The hurt feelings between us became stronger. I began hiding to avoid being seen with her. Instead of going to her room after school, as was normal kibbutz custom, I went out to the fields or to the vacant sports arena, where I worked long hours on the horizontal bar and the parallel rings. I became the kibbutz shepherd. I took the animals out to pasture. Once in the fields, I spent many hours alone composing endless poems while my four hundred sheep ran wild and raided people’s gardens.
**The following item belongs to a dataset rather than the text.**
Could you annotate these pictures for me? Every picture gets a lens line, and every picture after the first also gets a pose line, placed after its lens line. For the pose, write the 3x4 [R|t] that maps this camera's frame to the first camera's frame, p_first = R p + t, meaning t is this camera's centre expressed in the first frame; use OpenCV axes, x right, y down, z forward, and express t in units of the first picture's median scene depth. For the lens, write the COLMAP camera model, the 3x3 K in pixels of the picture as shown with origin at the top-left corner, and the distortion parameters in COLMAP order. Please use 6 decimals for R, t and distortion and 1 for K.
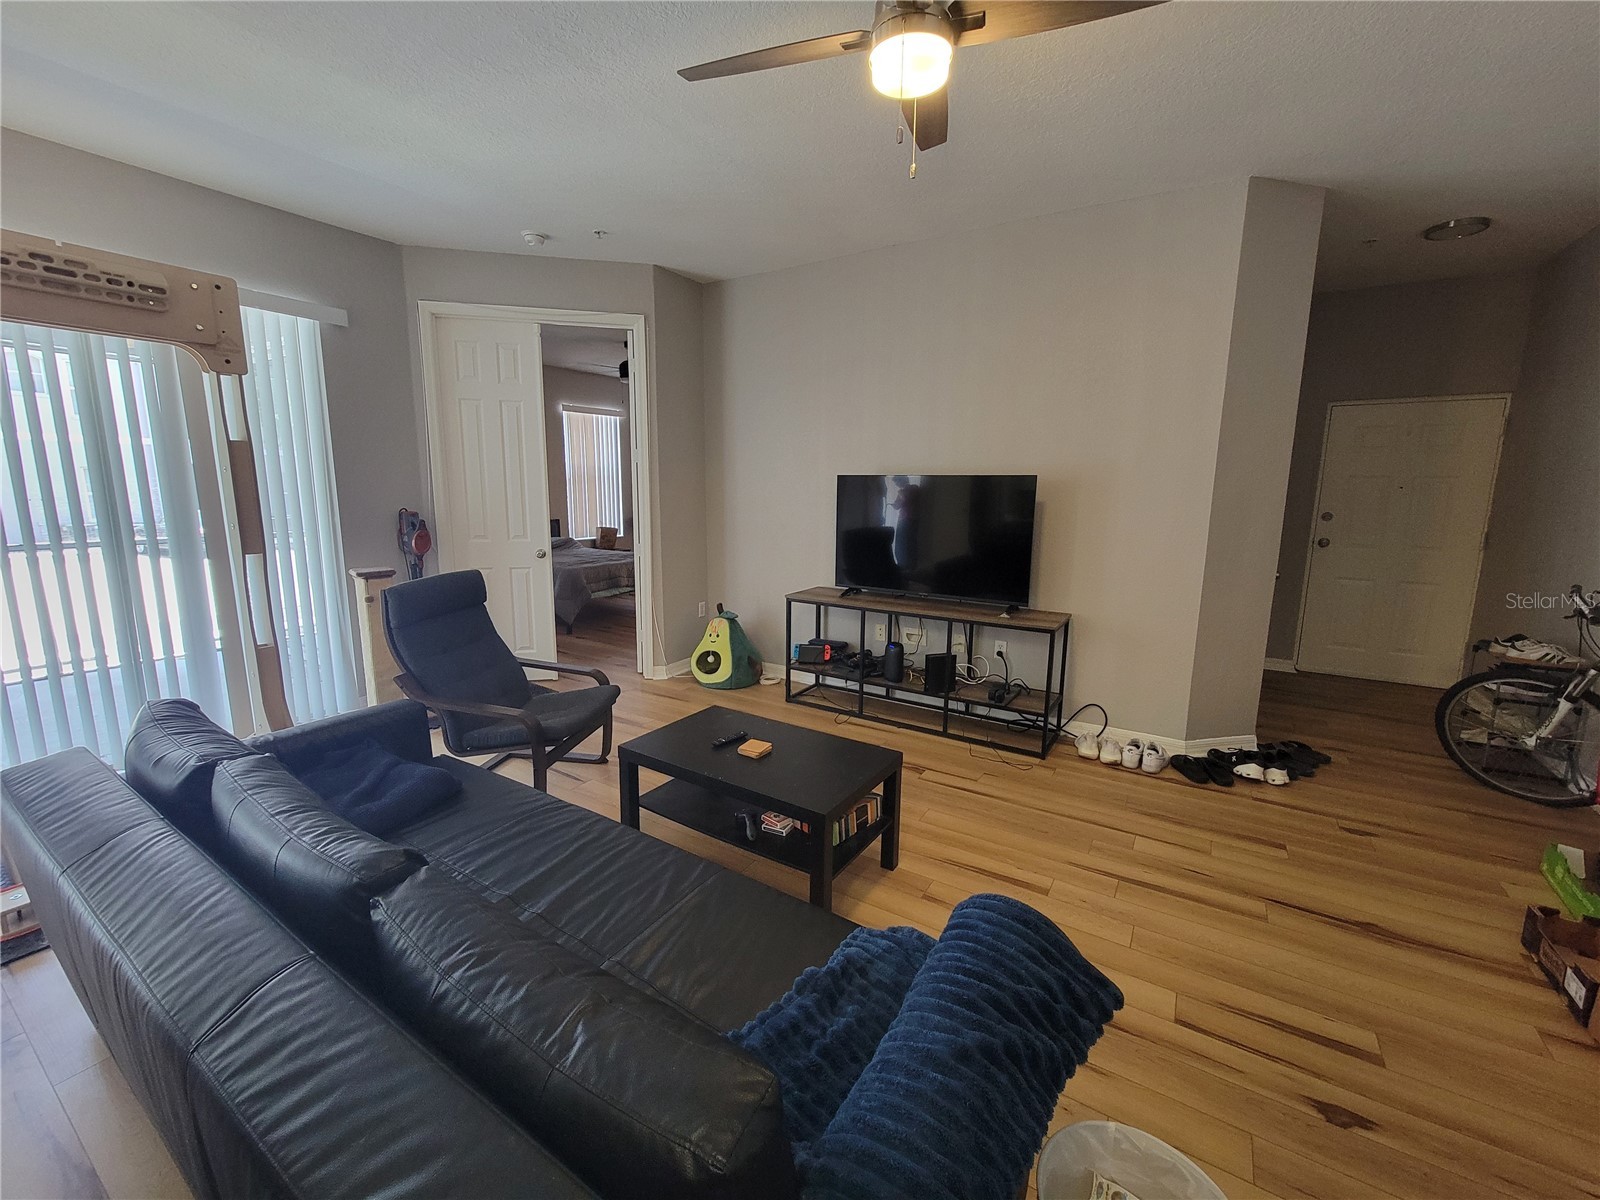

Sometimes I woke up to the cries of furious farmers whose crops had been destroyed, and sometimes I got hit. I walked the fields and prayed for somebody to come and take me away from this place back to my real home, to Hulatta.

IN 1953, WHEN I WAS THIRTEEN, I ran away from Givat-Brenner and my mother. Before the running experiment, a dream was visiting me in the nights: I lay on a vast plain all striped in gray lines. Beyond it, heavy black lumps towered, their heads vanishing up. When I woke up I didn’t know whether this was my bed with the mattress and the lumps of blankets, or that I was on the coast of a huge marsh, and the lumps were the black mountains over it. Anyway, I felt I was home.

I decided, and at supper I filled my pockets with bread. At ten o’clock in the evening, while the kibbutz slept, I slipped out of bed and sneaked in the shadows to the entrance of the kibbutz. The road that led down to the highway to Rehovot was dark. I ran through the orchards crazily, dying of fear. I hoped to hitchhike north on the highway, to Dvorah and Aronchik and my sweet Ronnie in Hulatta.